The Board of Regents unanimously voted last week to adopt a college loan code of conduct that restricts financial relationships between universities and lenders.
Following a national investigation into the relationship between university financial aid departments and student loan companies, the seven-point code was prepared by Maryland Attorney General Douglas Gansler to offer students and parents a “level of transparency and comfort” during the process of finding a lender, said Raquel Guillory, a Gansler spokesperson.
“We are extremely pleased that [the University System of Maryland] took this step,” Guillory said.
The code forbids lenders from paying colleges or college financial aid employees for a spot on a university’s preferred lenders list. It also mandates that colleges explain how the preferred lenders are chosen, explicitly state that students are not required to choose a preferred lender and forbid lender employees from identifying themselves as college employees.
“College preferred lender lists must be based solely on the best interests of students who may use the list without regard to the financial interests of the college,” the code says.
All higher education institutions in Maryland have approved the code, with minor language revisions suggested by the universities.
“I am very pleased that the board has adopted this code for USM,” Chancellor Brit Kirwan said in a statement. “Financing a college education can be a daunting and confusing experience for students and their families. They deserve the most fair, reliable, and objective information and counsel about student loans that is possible. This code will help ensure that.”
The controversy surrounding university and lender relationships began when New York State Attorney General Andrew Cuomo found school officials were encouraging students to use specific lenders in exchange for financial benefits from the lenders.
An internal investigation found no instances of this university or its officials receiving gifts from student loan companies, and that this university was already acting in a manner that is compliant with the new code.
That can’t be said for every university in the state of Maryland, however.

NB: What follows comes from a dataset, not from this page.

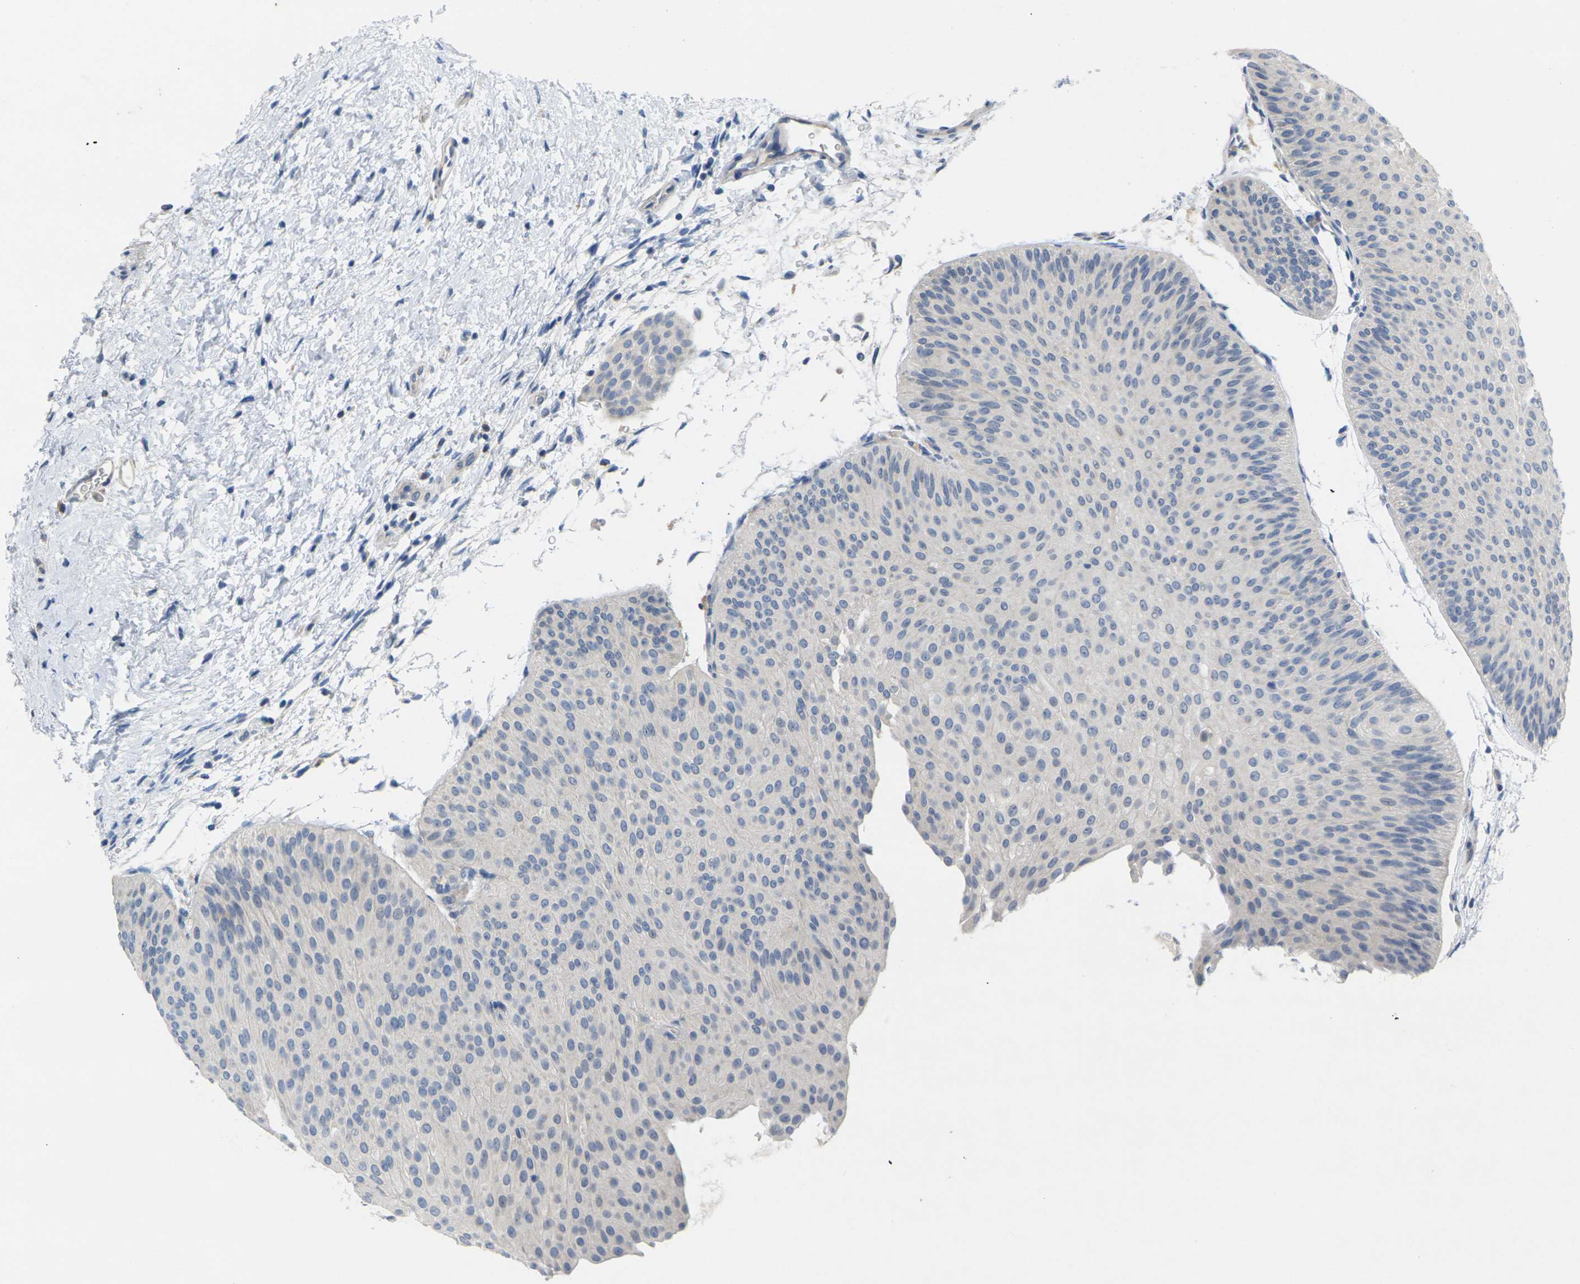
{"staining": {"intensity": "negative", "quantity": "none", "location": "none"}, "tissue": "urothelial cancer", "cell_type": "Tumor cells", "image_type": "cancer", "snomed": [{"axis": "morphology", "description": "Urothelial carcinoma, Low grade"}, {"axis": "topography", "description": "Urinary bladder"}], "caption": "Histopathology image shows no protein expression in tumor cells of urothelial carcinoma (low-grade) tissue. (Brightfield microscopy of DAB immunohistochemistry at high magnification).", "gene": "TNNI3", "patient": {"sex": "female", "age": 60}}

The financial aid director at Johns Hopkins University in Baltimore, the only state school not already in compliance, was forced to step down last month after it was uncovered that she had received $65,000 from a lender.
Guillory said that was an isolated incident, and the USM has made it clear that none of its institutions were found to be involved in improper relationships with lenders.
“To date, no irregularities in [our] institutions’ lender relationships have been found,” USM said in a statement.